Inter-Korean entrepreneurs urge sanctions lifted
Representatives from 160 companies as well as civic and religious group leaders hosted a press conference at Gwanghwamun Plaza in central Seoul, where they urged the Park Geun-hye administration to lift the sanctions, better known as the May 24 measures.
They also demanded that the government resume tourism at Mount Kumgang as soon as possible.
Following the North’s sinking of the South’s warship Cheonan in March 2010, the South Korean government adopted the May 24 measures to bar all trade and investments with the North.
The inter-Korean tour program to the North’s scenic mountain Kumgang was suspended in 2008 after a South Korean tourist was shot dead by a North Korean soldier.
“Of about 1,000 companies that devoted everything to inter-Korean economic cooperation programs by trusting the government, more than 80 percent are now shut down,” the businessmen said in a statement.
They cited their accumulated losses as totaling more than 15.8 trillion won ($14 billion) since 2010. “We looked after our factories in the North as if they were our own children, but we couldn’t even check on their condition over the past five years.”

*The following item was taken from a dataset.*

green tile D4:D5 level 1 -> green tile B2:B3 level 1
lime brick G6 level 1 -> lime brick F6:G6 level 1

According to the businessmen, the May 24 measures actually did more harm to them than the North. “After we established the basis, companies from China and Europe easily entered and benefited,” they said. “The North, therefore, suffered almost no hardship.”

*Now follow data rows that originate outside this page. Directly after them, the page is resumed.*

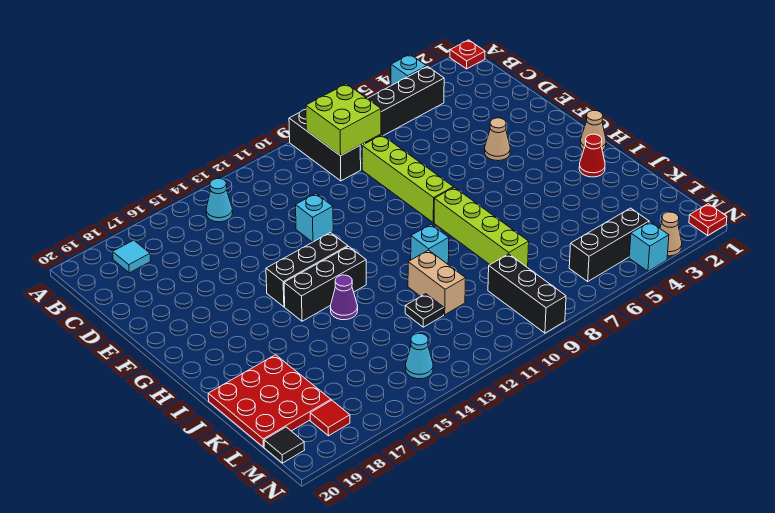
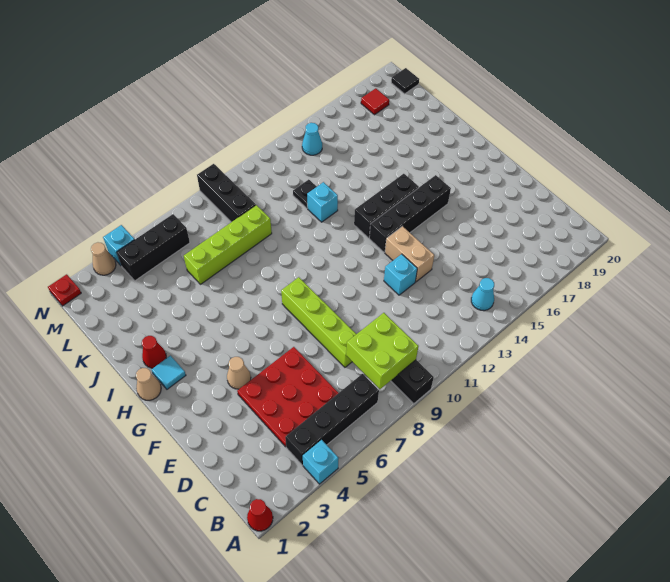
red plate A1 level 1 -> red cone A1 level 1
cyan tile B18 level 1 -> cyan tile H2 level 1
black brick G13:G15 level 1 -> black brick G13:G16 level 1
lime brick H8:K8 level 1 -> lime brick K6:K9 level 1
cyan brick I10 level 1 -> cyan brick J12 level 1
purple cone I14 level 1 -> none
tan brick J11:K11 level 1 -> tan brick E13:F13 level 1
red plate J18:L20 level 1 -> red plate C4:E6 level 1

They also criticized the government for bending the rules to make conglomerates an exception to economic sanctions, pointing to the Rajin-Khasan project as an example. The consortium with Posco, Hyundai Merchant Marine and the Korea Railroad Corporation is pushing forward a joint logistics program that would ideally reduce the costs of importing coal from Russia via North Korea.
The government exempted the project last year from the May 24 sanctions, considering it a part of President Park’s Eurasia Initiative that would boost the regional economy through free trade and economic cooperation in the Eurasian bloc.
“The government ignored our blood, sweat and tears and tied our hands and feet while giving special treatment to conglomerates,” they said. “Asking us to endure one more year with sanctions is a death sentence for us.”
The businessmen added that they will hold a weekly demonstration every Tuesday to demand sanctions be lifted.
It remains to be seen how the Park government will respond to their demands. Government officials have admitted to the need to lift sanctions, saying it could be a breakthrough in improving frozen inter-Korean relations. They also acknowledged the hardships the South Korean companies have faced.
During her news conference Monday, Park hinted at her willingness to lift the sanctions, saying that an inter-Korean dialogue must take place to find a suitable way to handle it.